Data shown:
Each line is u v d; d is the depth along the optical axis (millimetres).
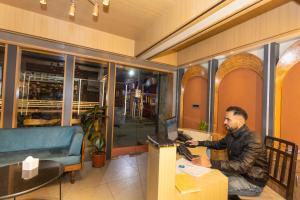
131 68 4152
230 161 1622
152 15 2748
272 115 2469
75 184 2637
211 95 3461
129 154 4082
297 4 2188
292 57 2344
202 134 2707
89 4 2531
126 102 5574
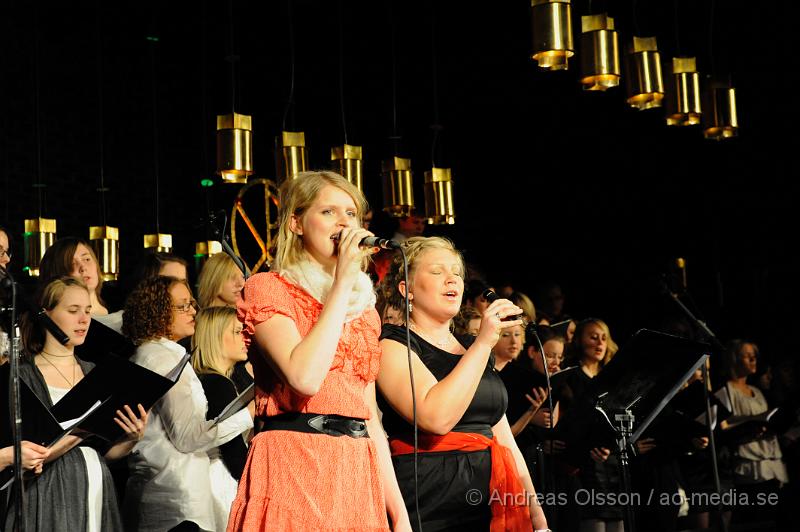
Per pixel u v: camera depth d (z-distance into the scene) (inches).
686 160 671.1
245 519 170.4
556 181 682.8
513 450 258.2
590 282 676.7
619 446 331.6
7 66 521.3
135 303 313.3
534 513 254.4
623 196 678.5
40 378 277.0
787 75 642.8
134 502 290.2
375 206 652.1
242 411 300.0
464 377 225.6
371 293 189.5
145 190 571.5
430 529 234.4
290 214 187.9
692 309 655.8
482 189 676.7
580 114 681.6
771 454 523.2
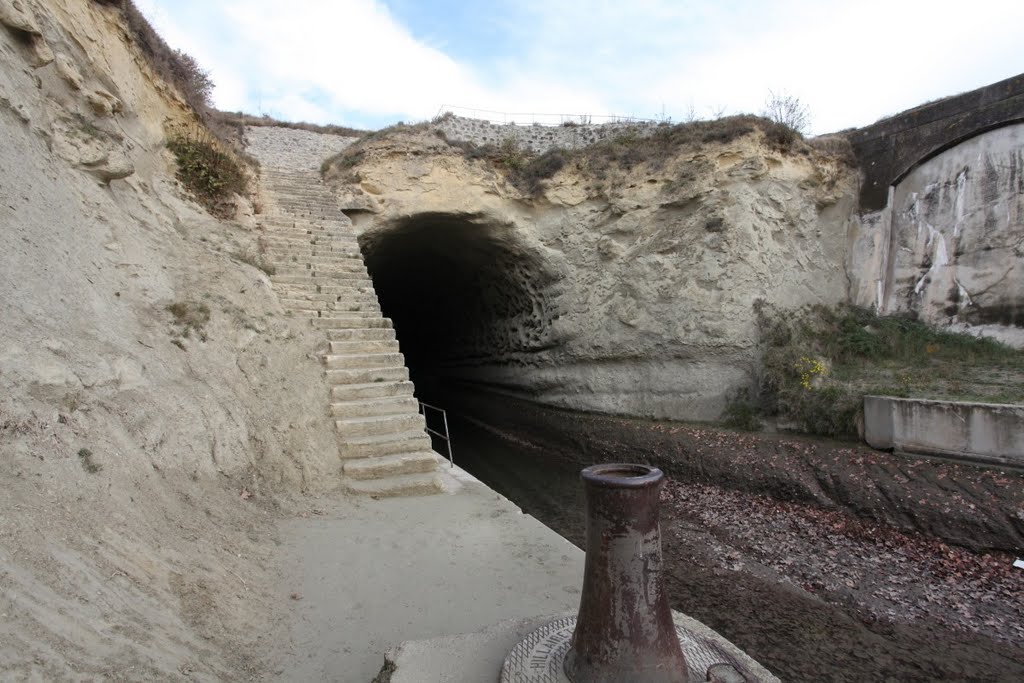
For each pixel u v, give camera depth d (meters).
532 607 3.77
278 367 6.72
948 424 8.30
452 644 2.94
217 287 7.10
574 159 14.73
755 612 6.28
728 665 2.58
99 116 7.12
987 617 6.19
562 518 9.62
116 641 2.63
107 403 4.39
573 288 15.11
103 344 4.80
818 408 10.48
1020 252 10.65
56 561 2.82
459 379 23.50
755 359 12.20
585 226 14.75
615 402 14.26
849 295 13.45
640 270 13.86
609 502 2.40
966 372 10.20
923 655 5.60
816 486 9.00
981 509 7.33
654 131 15.04
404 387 7.08
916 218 12.42
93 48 7.24
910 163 12.48
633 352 13.88
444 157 14.02
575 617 3.13
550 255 15.12
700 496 9.91
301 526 4.77
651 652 2.33
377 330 7.96
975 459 7.98
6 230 4.38
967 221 11.47
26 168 5.11
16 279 4.21
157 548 3.54
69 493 3.36
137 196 7.36
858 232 13.45
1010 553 6.91
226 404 5.74
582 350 15.04
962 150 11.63
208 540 3.98
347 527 4.83
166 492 4.25
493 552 4.52
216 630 3.16
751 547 7.95
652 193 13.82
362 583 3.98
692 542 8.20
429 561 4.33
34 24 5.84
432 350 26.84
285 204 11.21
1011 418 7.61
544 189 14.56
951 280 11.67
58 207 5.37
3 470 3.10
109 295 5.45
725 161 12.90
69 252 5.15
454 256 18.00
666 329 13.23
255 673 2.97
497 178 14.52
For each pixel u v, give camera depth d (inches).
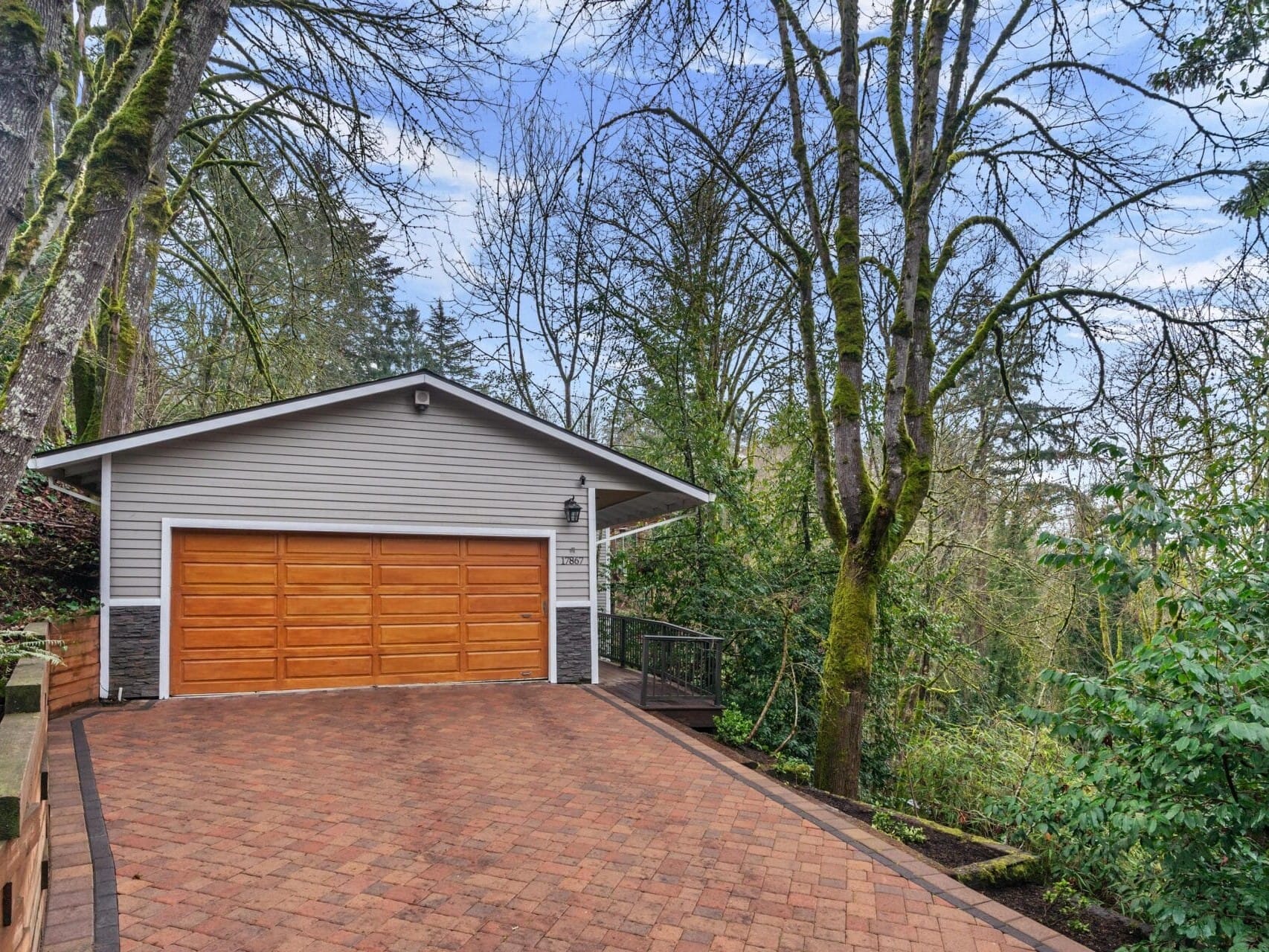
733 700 453.1
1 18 183.0
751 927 164.2
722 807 240.2
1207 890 161.8
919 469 370.6
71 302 187.3
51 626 312.7
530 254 852.6
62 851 187.9
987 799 315.6
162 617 368.2
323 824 212.7
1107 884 215.6
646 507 579.5
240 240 668.1
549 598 444.8
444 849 199.9
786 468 586.2
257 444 391.5
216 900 165.9
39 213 216.1
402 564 418.3
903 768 448.5
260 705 358.3
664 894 178.5
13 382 181.2
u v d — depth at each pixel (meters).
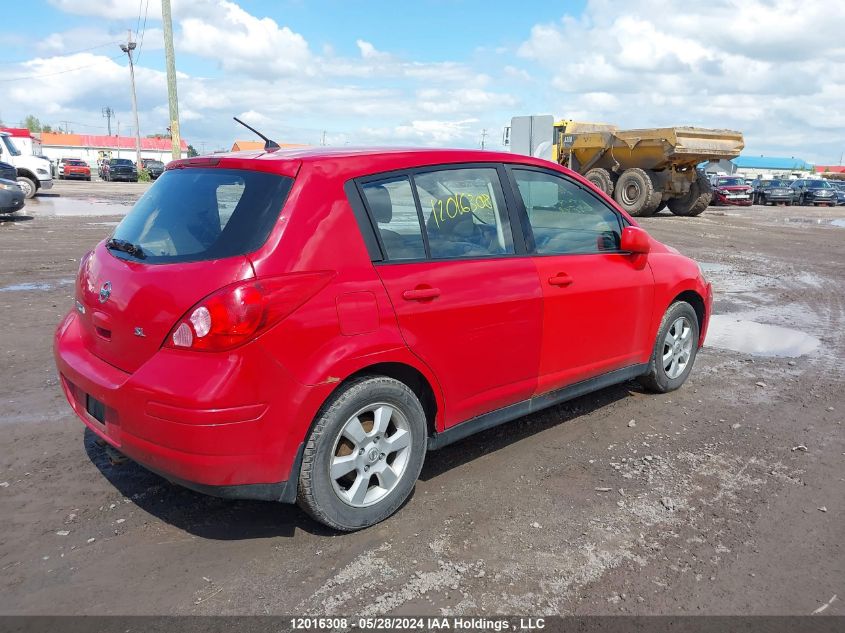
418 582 2.78
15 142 23.80
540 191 3.96
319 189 2.93
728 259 13.00
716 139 21.53
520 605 2.65
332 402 2.91
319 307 2.79
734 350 6.50
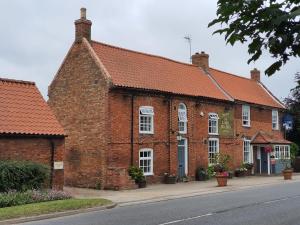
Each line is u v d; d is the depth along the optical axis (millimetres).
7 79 22578
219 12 4379
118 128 26500
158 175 28672
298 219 14109
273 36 4270
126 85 26812
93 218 14969
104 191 24453
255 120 39062
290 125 43250
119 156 26375
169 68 33375
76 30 28719
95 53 27766
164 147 29266
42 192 19156
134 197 21297
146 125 28328
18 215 14922
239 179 33031
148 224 13312
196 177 31562
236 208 17078
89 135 27156
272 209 16688
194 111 31906
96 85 27000
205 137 32750
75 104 28188
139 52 32188
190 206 17906
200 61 37781
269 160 38719
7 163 19094
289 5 4109
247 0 4238
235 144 36000
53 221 14570
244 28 4402
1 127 20094
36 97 23047
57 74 29547
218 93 35156
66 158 28250
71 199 18984
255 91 42312
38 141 21422
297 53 4273
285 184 29078
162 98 29391
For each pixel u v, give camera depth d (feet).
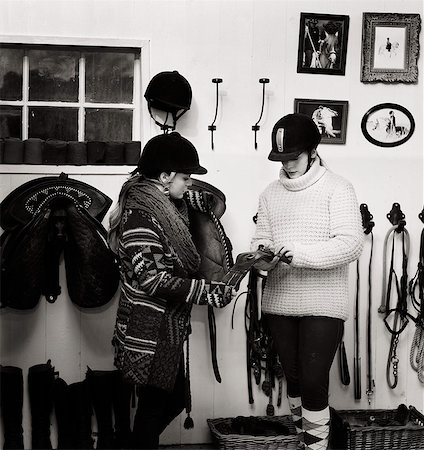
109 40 10.90
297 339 9.16
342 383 11.61
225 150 11.20
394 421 11.13
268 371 11.26
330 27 11.28
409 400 11.78
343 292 8.93
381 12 11.37
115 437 10.77
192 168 8.36
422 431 10.43
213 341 11.00
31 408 10.76
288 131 8.70
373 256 11.59
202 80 11.12
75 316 11.02
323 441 8.80
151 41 11.00
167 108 10.90
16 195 10.59
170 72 10.75
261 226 9.44
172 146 8.32
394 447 10.43
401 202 11.57
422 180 11.59
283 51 11.25
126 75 11.41
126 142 11.00
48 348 10.98
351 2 11.34
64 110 11.33
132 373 8.02
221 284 8.17
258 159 11.27
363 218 11.39
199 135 11.16
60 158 10.87
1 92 11.17
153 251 7.91
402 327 11.49
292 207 8.96
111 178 11.01
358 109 11.44
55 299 10.92
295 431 10.85
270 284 9.25
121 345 8.36
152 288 7.88
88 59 11.34
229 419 11.09
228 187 11.23
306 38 11.26
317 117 11.34
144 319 8.09
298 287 8.88
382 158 11.51
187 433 11.27
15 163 10.78
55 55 11.28
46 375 10.66
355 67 11.41
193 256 8.44
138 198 8.16
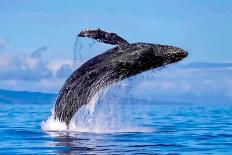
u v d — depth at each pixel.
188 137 80.44
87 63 85.38
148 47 83.31
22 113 167.12
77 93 85.94
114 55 84.38
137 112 191.12
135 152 61.47
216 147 68.62
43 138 75.56
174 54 83.12
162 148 66.06
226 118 146.25
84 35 80.88
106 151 61.94
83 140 72.81
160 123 116.00
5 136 78.81
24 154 60.41
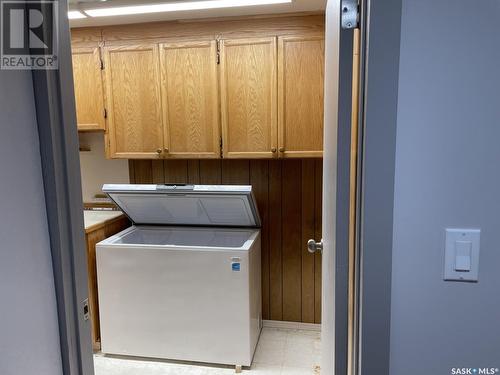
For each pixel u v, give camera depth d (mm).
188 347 2342
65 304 974
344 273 1009
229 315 2266
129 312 2369
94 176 2977
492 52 767
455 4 763
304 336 2713
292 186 2713
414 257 845
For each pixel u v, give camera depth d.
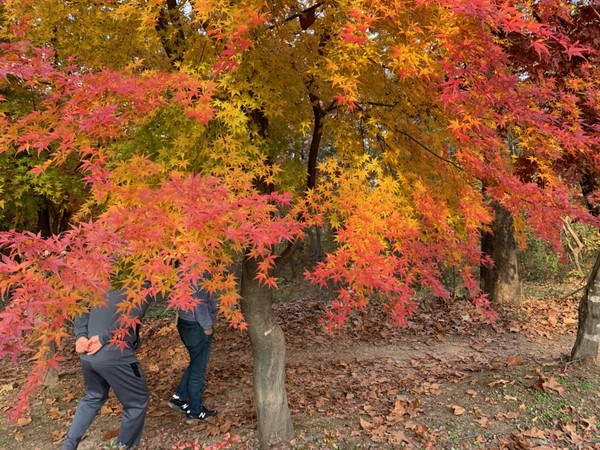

Work order:
Everything from the first line of the records through the line containing "245 519 170.4" should be repeated exactly, with the pictures left out.

Problem solution:
Each line is u v d; d is the depth along the optical axis (millimetres).
131 68 4152
230 161 1622
152 15 2748
272 115 2469
75 184 2637
211 95 3461
129 154 4082
297 4 2188
292 57 2344
202 134 2707
89 4 2531
126 102 5574
Per pixel u v: camera depth d (z-distance into the scene) (inches).
686 160 671.1
245 519 170.4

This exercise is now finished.